I got so good that about three-quarters of the way through a competition, I would be shooting perfect, and I would be ahead of Rex. But coming into that last target, Rex would stroll by and say, “You’re doing pretty well, Wade. As long as you don’t blow it, you’ll win this thing.”
And I would fall apart. I would get so tense, so worried about not being perfect, that I would miss and Rex would win.
He would do this to me every time. This went on for a whole season. So I started speaking positively to myself. I would be in my backyard practicing, and I would pick up an arrow and say to myself, “I am better than Rex Rosenbaum, and I finish tournaments better than I start them.” It was not accurate, but that’s what I told myself.
I would grab the next arrow and say, “I am better than Rex Rosenbaum, and I finish tournaments better than I start them.” I’d fire. Then I would grab another arrow, and say it again, and again.
And you know what? The next season, as I was beating Rex at a local competition, he walked up to me just before the last target and said what he always said, “You’re doing pretty well, Wade, as long as you don’t blow it, you’ll win this thing.” But I repeated, “I am better than Rex Rosenbaum.” And that day I was. I won, and I never lost to Rex again.
Wade’s testimonial had a profound impact on the wrestlers who now repeat positive phrases to themselves before matches. Wade’s testimonial about positive thinking and speaking positively to yourself worked because the wrestlers could empathize with him. They had all faced doubt and the fear of failing, and they wanted a way to overcome it.
Wade’s story provided a suggested behavior that they could follow to success.
The secret to collecting usable customer testimonials is to ask.
Often customers are proud of the purchase decisions they make and the products they own, so they are happy to share.
There is a direct-to-consumer electric bicycle company in Seattle that uses a process for acquiring compelling testimonials. You can use this approach for your business too.
First, the company follows up each sale with a Net Promoter Score survey. This short survey helps the company identify those customers who are the most likely to recommend the company and its products.

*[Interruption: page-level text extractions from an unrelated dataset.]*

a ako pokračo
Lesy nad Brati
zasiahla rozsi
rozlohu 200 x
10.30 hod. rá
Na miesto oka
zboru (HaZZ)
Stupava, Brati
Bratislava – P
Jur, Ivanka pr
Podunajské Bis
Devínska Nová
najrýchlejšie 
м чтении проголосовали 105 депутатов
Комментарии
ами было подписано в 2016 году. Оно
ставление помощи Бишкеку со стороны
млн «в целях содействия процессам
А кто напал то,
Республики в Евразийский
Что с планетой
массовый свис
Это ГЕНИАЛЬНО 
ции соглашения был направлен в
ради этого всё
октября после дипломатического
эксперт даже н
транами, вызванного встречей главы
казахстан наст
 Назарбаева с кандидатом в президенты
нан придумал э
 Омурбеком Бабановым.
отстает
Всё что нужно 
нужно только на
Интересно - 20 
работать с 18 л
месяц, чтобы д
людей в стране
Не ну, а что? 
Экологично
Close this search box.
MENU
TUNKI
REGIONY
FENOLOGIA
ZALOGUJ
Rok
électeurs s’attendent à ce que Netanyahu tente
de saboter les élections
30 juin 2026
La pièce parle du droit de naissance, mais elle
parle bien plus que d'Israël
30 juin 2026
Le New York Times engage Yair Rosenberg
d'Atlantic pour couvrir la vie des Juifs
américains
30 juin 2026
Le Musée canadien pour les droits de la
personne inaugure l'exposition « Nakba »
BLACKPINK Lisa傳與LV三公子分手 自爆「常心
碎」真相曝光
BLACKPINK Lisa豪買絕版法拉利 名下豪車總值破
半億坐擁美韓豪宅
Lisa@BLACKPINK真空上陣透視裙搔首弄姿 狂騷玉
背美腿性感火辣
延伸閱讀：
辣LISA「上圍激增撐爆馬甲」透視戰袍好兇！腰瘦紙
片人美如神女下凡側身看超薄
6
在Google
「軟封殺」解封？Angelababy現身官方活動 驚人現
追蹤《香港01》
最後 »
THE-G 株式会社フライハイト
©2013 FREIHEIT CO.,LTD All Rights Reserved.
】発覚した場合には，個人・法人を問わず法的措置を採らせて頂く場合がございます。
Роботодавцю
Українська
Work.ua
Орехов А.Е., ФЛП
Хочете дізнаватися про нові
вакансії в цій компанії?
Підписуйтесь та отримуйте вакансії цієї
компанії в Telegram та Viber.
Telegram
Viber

The company also asks customers an open-ended question about their buying experience and about the product itself. When you look at the written responses from the most satisfied customers, you often find the elements of a story.
A good testimonial will include people, a place, a purpose or goal, and a plot of sorts. Look back at the story the assistant coach, Wade, told the wrestling team. There are people (Wade and Rex), places (a backyard and archery competitions), a purpose (to win those competitions), and a plot describing how Wade won.
When the staff of the aforementioned electric bike company finds some of these elements present in a customer’s response, they call the customer and ask for a testimonial, which, for this company, is typically a three-to-five minute video.
Once your company has a testimonial — text or video — you should share it much the same way that you would share or distribute other forms of marketing content.
Include customer testimonials:
- On a review or testimonial landing page,
- On product detail pages,
- As quotes in blog posts,
- As posts on social media,
- In email newsletters,
- As part of media relations or influencer marketing.